Or, a funny thing happened on the way to building my shrine to Guild Wars:
I simultaneously had the dumb luck of being invited to the Fallen Earth beta, and signed up for an Everquest II free trial. My refusal to have anything to do with the Everquest and Warcraft franchises in light of their addictive notoriety was starting to wane as time between updates about Guild Wars 2 stretched on, and I had already given WoW a couple of college tries, so when a few people offered up EQII as an alternative, I saw that I had nothing to lose. Fallen Earth, on the other hand, was my attempt to support an indie company hoping to bring more innovation into the MMO industry.

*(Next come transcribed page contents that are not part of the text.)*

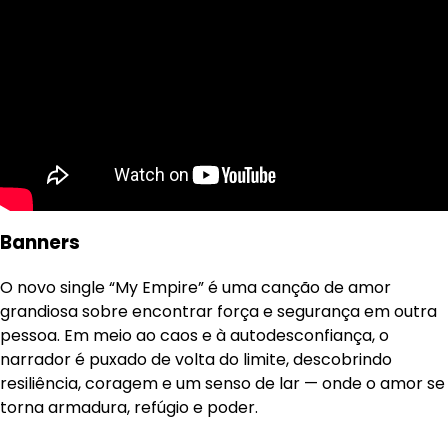
Banners
O novo single “My Empire” é uma canção de amor
grandiosa sobre encontrar força e segurança em outra
pessoa. Em meio ao caos e à autodesconfiança, o
narrador é puxado de volta do limite, descobrindo
resiliência, coragem e um senso de lar — onde o amor se
torna armadura, refúgio e poder.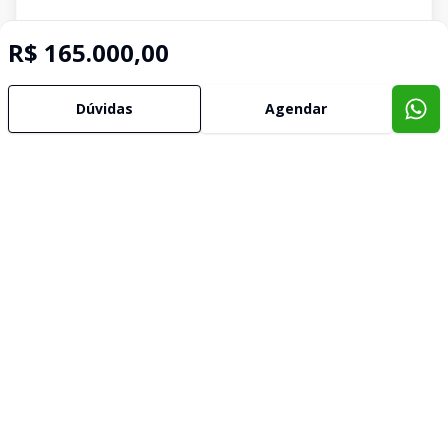
R$ 165.000,00
Dúvidas
Agendar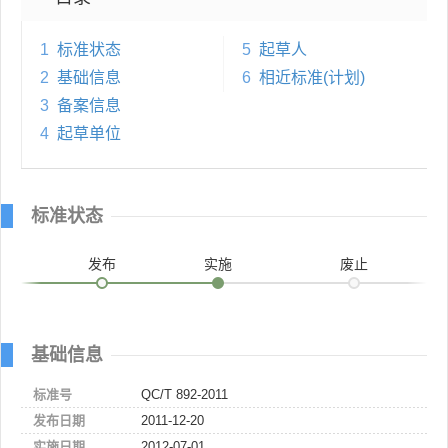
1
标准状态
5
起草人
2
基础信息
6
相近标准(计划)
3
备案信息
4
起草单位
标准状态
发布
实施
废止
基础信息
标准号
QC/T 892-2011
发布日期
2011-12-20
实施日期
2012-07-01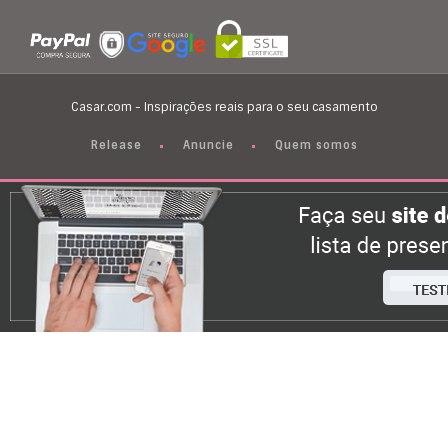
Casar.com - Inspirações reais para o seu casamento
Release
Anuncie
Quem somos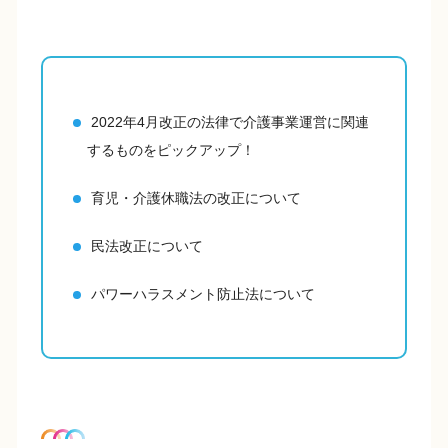
2022年4月改正の法律で介護事業運営に関連
するものをピックアップ！
育児・介護休職法の改正について
民法改正について
パワーハラスメント防止法について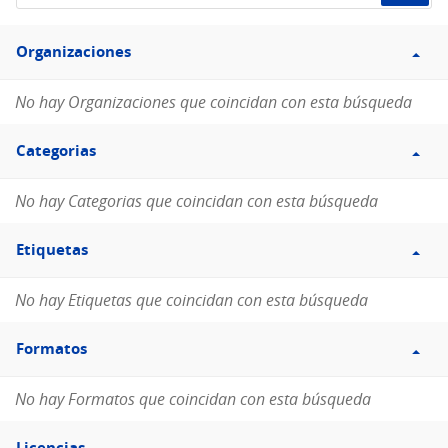
de
Filtro
datos...
Organizaciones
Organizaciones
No hay Organizaciones que coincidan con esta búsqueda
Filtro
Categorias
Categorias
No hay Categorias que coincidan con esta búsqueda
Filtro
Etiquetas
Etiquetas
No hay Etiquetas que coincidan con esta búsqueda
Filtro
Formatos
Formatos
No hay Formatos que coincidan con esta búsqueda
Filtro
Licencias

Both of these games showed me a world of crafting that wasn’t merely time-killing side activity, but a viable way of life in the virtual world of your choice. In Fallen Earth I found myself wandering around the landscape for hours collecting cotton; in Everquest II I gave myself hand cramps, my adrenaline-filled grip fueled by time-restricted Rush Orders. I have never killed an elite mob that gave me as much joy as I felt upon creating nine items in under ten minutes.
This discovery, this new-found realization that I liked creating stuff, really really liked it, and liked having it advance my character as more than just a hobby, made a number of things clear to me. Suddenly I realized why I had logged out of so many other free trials, declaring, “I don’t know, I just don’t feel like killing things anymore tonight, and what else is there?” I realized why I had given up on Lord of the Rings Online (after buying a lifetime subscription, no less) because the prospect of becoming independently wealthy by selling my goods on the Auction House was not appealing enough to me.
I can find short-term satisfaction in a game in which crafting is more shallow, especially if more of my other must-have elements are present: I still enjoy my forays into Guild Wars from time to time, and am currently enjoying myself greatly in the red-headed stepchild that is Champions Online. I have no desire to craft full-time; my primary activity and goal is still exploration and hunting. But ultimately the game that allows me to log in and say to myself, “shall I be a murderer of wildlife and bandits today, or shall I make something beautiful?” and have both matter equally to my character progression will always be one I’d like to explore further.